Link: https://leetcode.com/problems/random-pick-with-weight/
Solution:
Topics: binary search
Intuition
I never cease to be amazed with the use cases of binary search. This problem is a masterpiece…the insight is so simple yet so subtle and difficult to come up with.
The naive approach of course is to full up a list with indices appearing w[i]
number of times, then do randint
on that list. The problem is that sum(w)
can be extremely large (10^20
in the case of this problem). Obviously we don’t want to hold a list of length sum(w)
in memory…so what do we do?
There is actually a way to simulate that hypothetical array with another array of length len(w)
! How?
Consider the following weights:
[1, 1, 5]
We can see that most of the probablity density is at index 2.
Our hypothetical array is as follows:
[0, 1, 2, 2, 2, 2, 2]
What if we took a running sum of [1, 1, 5]? We get:
[1, 2, 7]
How does this help...well for one it's sorted so we can search...
But search for what?
We know the maximum index in the hypothetical array is sum(w), so what if we searched for a random float between 0 and sum(w)!
Lets think about the above approach: take the running sum and then search for a random float between 0 and sum(w):
original = [1, 1, 5]
running_sum = [1, 2, 7]
target = 0-7 #random float
Each float between 0 and 7 is equally likely to be selected.
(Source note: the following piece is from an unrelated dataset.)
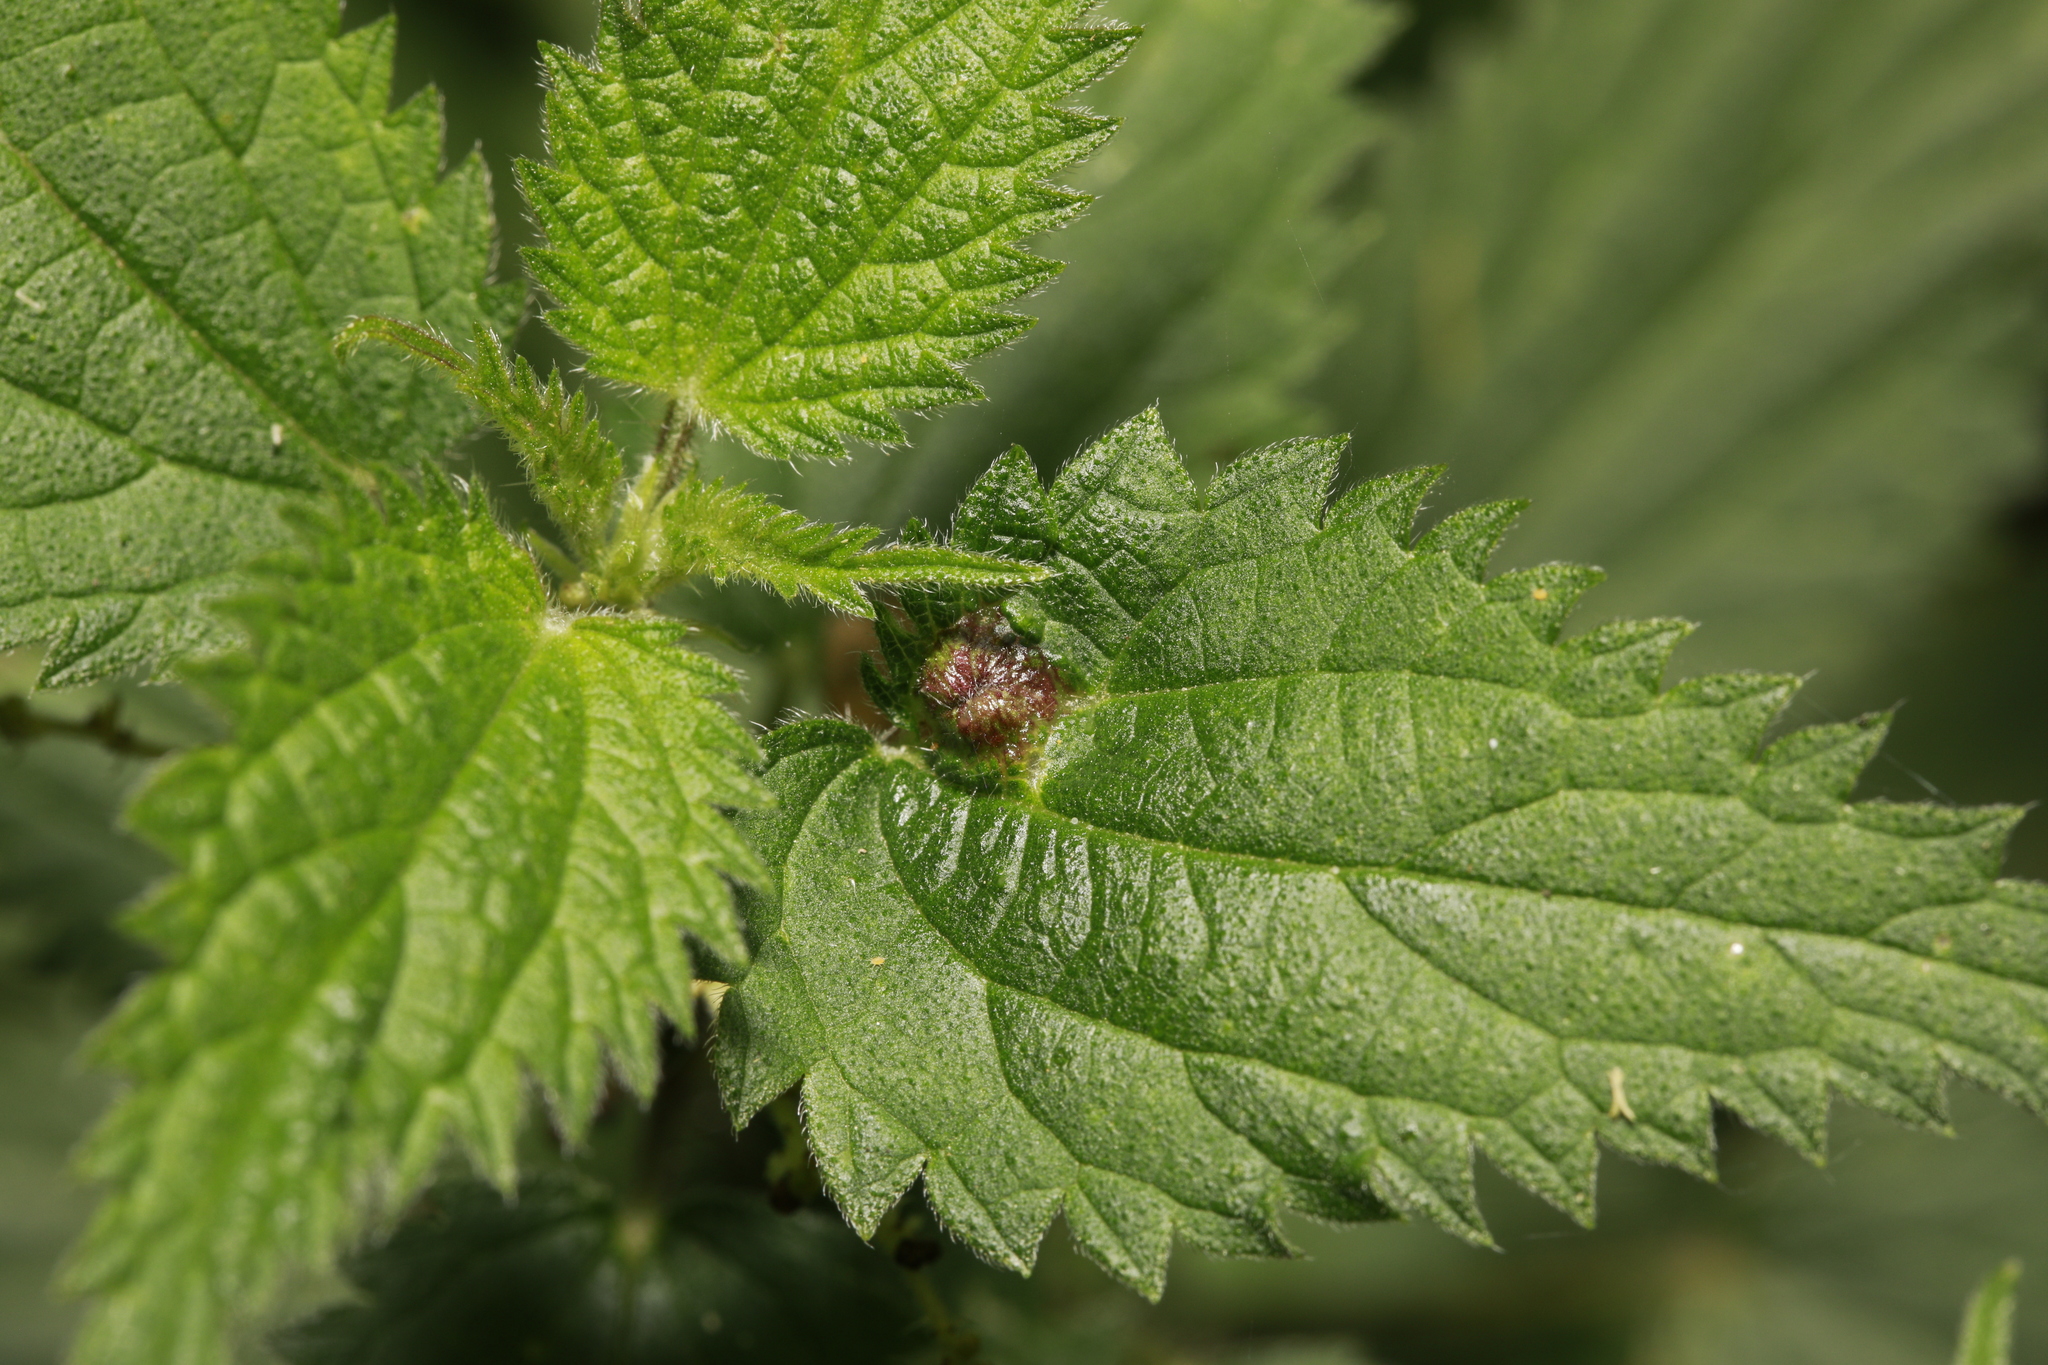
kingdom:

Lets look at the ranges and see where the binary search lands (bisect_left):
target | running_sum, i
------------------------
0-1 | 1, 0
1-2 | 2, 1
2-7 | 7, 2
Take a look at range of numbers that will match each index! Index 2 gets captured by much wider range of numbers than the two others! And this is exactly what one would expect for the original probability density.
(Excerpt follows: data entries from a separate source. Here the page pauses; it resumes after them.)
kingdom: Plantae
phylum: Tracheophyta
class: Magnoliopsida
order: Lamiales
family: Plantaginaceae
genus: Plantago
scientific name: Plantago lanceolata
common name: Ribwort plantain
Essentially, when a random target between 2 (exclusive) and 7 (inclusive) is chosen, the leftmost binary search will map that target to index 2.
For indices 0 and 1, only numbers within the range 0-1 and 1-2 respectively will map onto the respective indices.
Implementation
Review 1
This one kicked my ass again, but I got very close to the solution. Basically my idea was create a new array of tuples (weight, index)
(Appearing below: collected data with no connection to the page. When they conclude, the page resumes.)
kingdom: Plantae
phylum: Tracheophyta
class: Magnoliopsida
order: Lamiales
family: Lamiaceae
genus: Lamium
and sort it. Then binary search for a random number between 0 and the max weight. This actually almost works but it has a very subtle flaw.
The problem arises when we get duplicate weights! For example:
suppose a weight array..
w = [1, 1, 1, 1]
No matter what random value we choose from, it will always be between 0 and 1. No matter what that number is, if we search for it in this array, we always get index 0 if we use a leftmost search or index 5 if a rightmost search!
So doing it like this takes away from the scope of the search.
We must transform w
in a way that allows us to search through all the possibilities. Prefix sum! If we transform w
into a prefix sum, this ensures all elements are unique because w
must be greater than 0! Actually an interesting side note is that if weights were permitted to be 0, you would get the same effect as in the above example because there would be duplicate values in the prefix sums array so the algorithm would still work as expected (cool!).